A numerical investigation of the influence of radiation and moisture content on pyrolysis and ignition of a leaf-like fuel element

Abstract

The effects of thermal radiation and moisture content on the pyrolysis and gas-phase ignition of a solid fuel element containing high moisture content were investigated using the coupled Gpyro3D/FDS models. The solid fuel has dimensions of a typical Arctostaphylos glandulosa leaf which is modeled as thin cellulose subjected to radiative heating on one side. We incorporated a five-step extended Broido-Shafizadeh reaction model for thermal degradation, moisture evaporation, and pyrolysis of cellulose in Gpyro3D. The solid-phase model was successfully validated against published data.
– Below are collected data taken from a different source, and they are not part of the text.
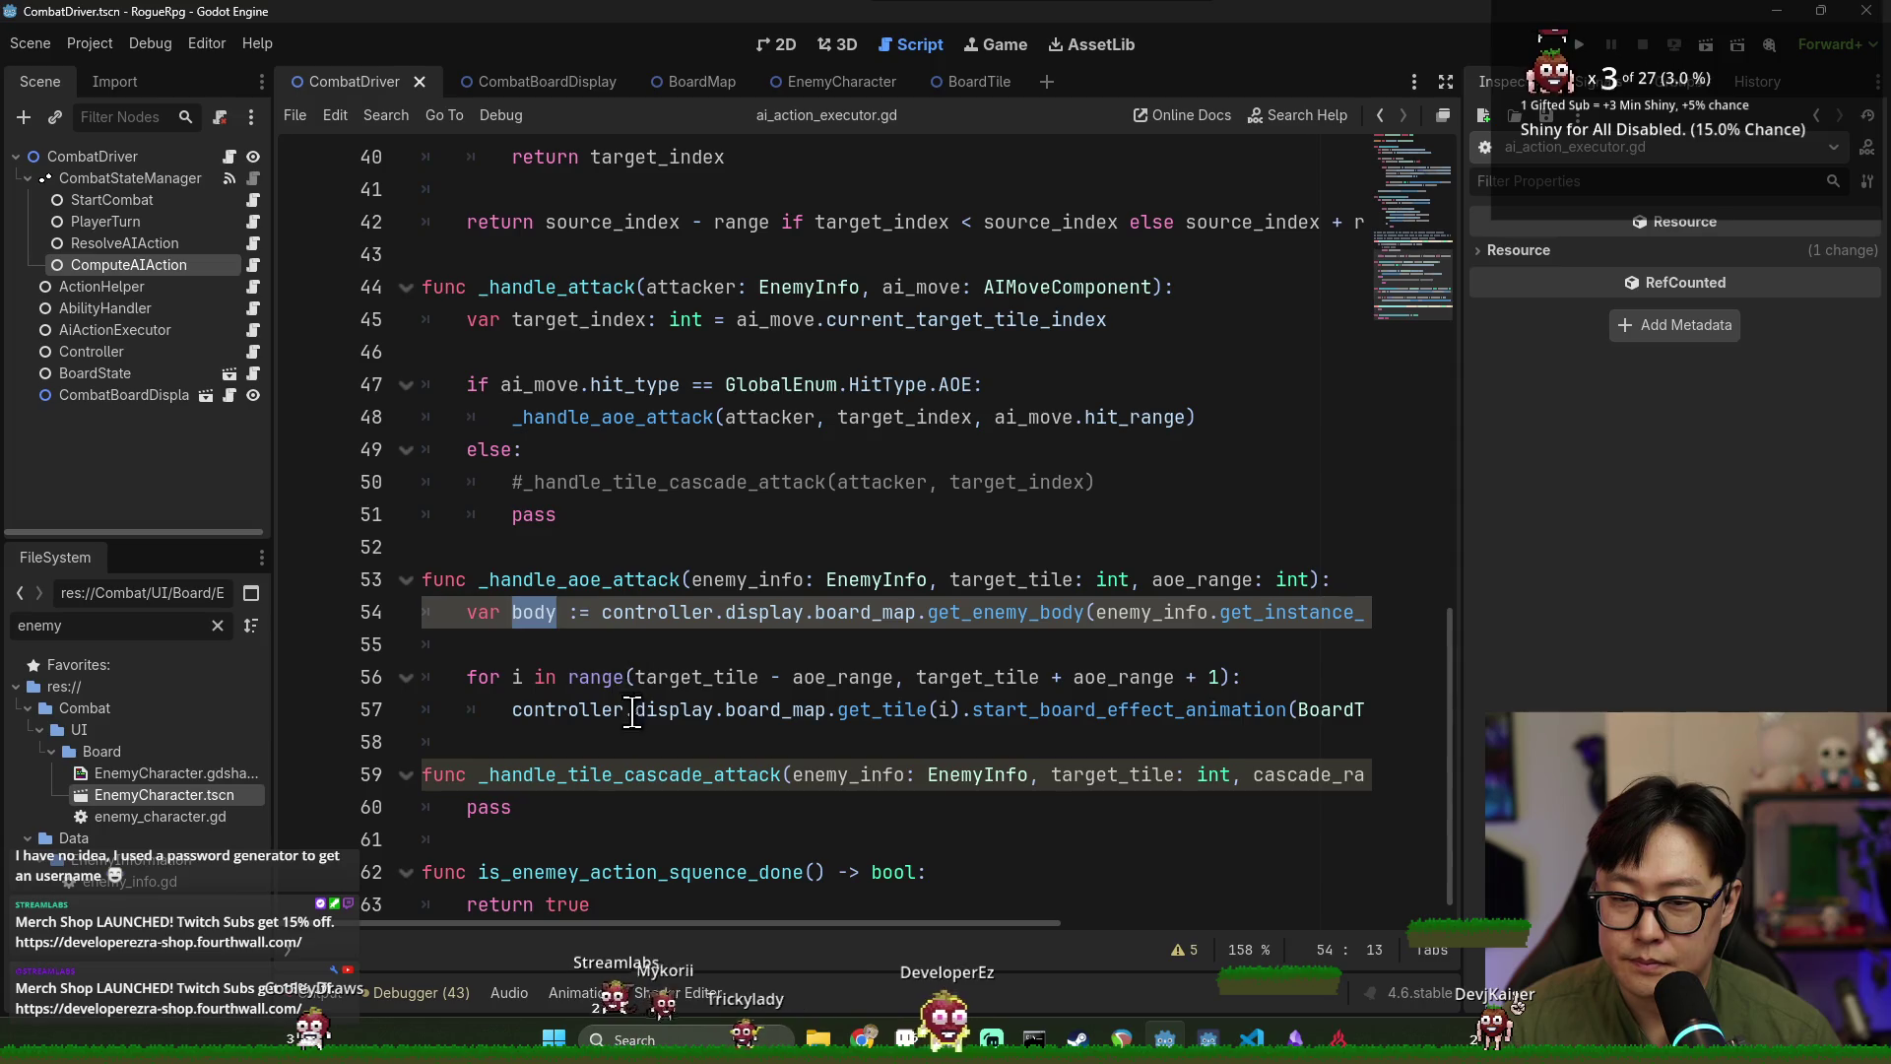
pyautogui.click(564, 645)
pyautogui.press('Return')
pyautogui.write('if body:')
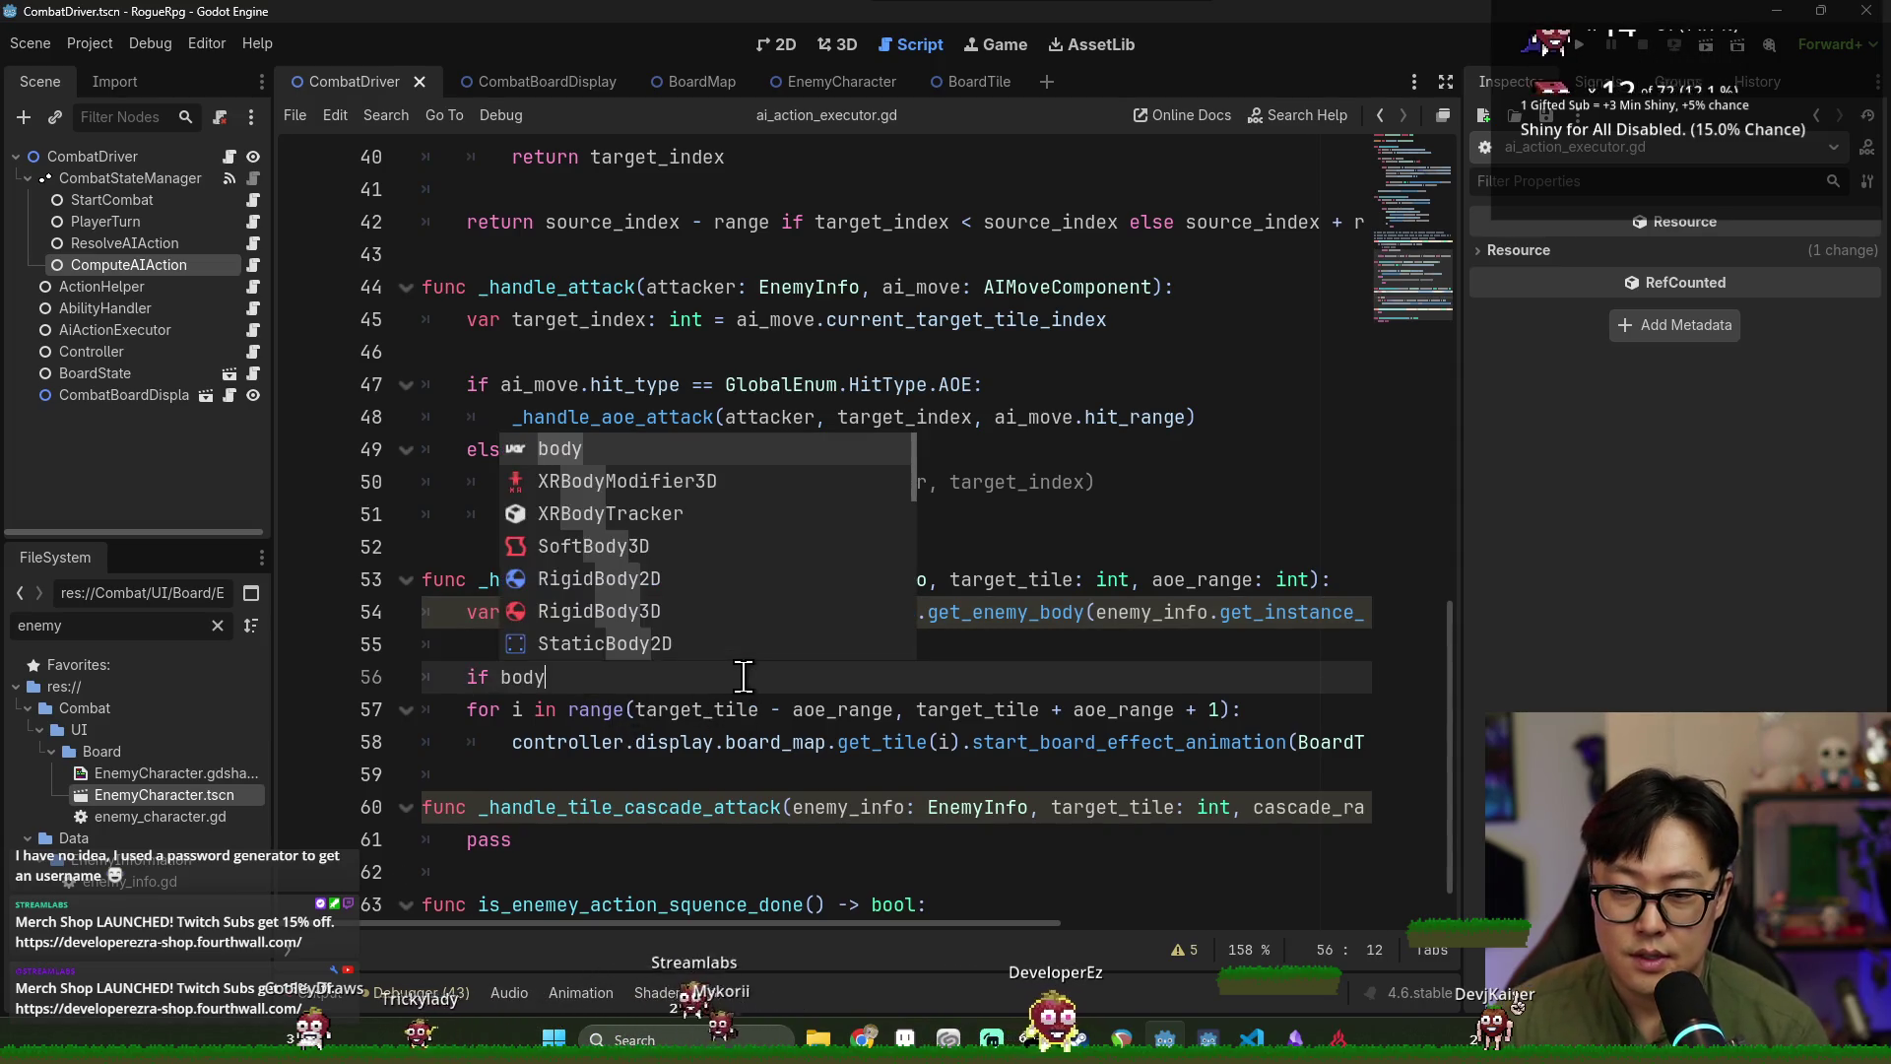
pyautogui.press('Return')
pyautogui.write('pass')
pyautogui.press('ctrl+s')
Ignition of the modeled leaf-like fuel element at three initial moisture contents (5%, 40%, or 80%) exposed to a 1500 K radiant source was simulated. Lower moisture content resulted in earlier onset of pyrolysis and ignition resulting in higher solid and gas phase temperatures. Local moisture evaporation and temperature rise were observed in all three cases and a significant amount of moisture remained in the sample during ignition. The numerical results suggested that moisture content not only affected the process of pyrolysis, but also influenced the ignition and gas phase combustion of the solid fuel.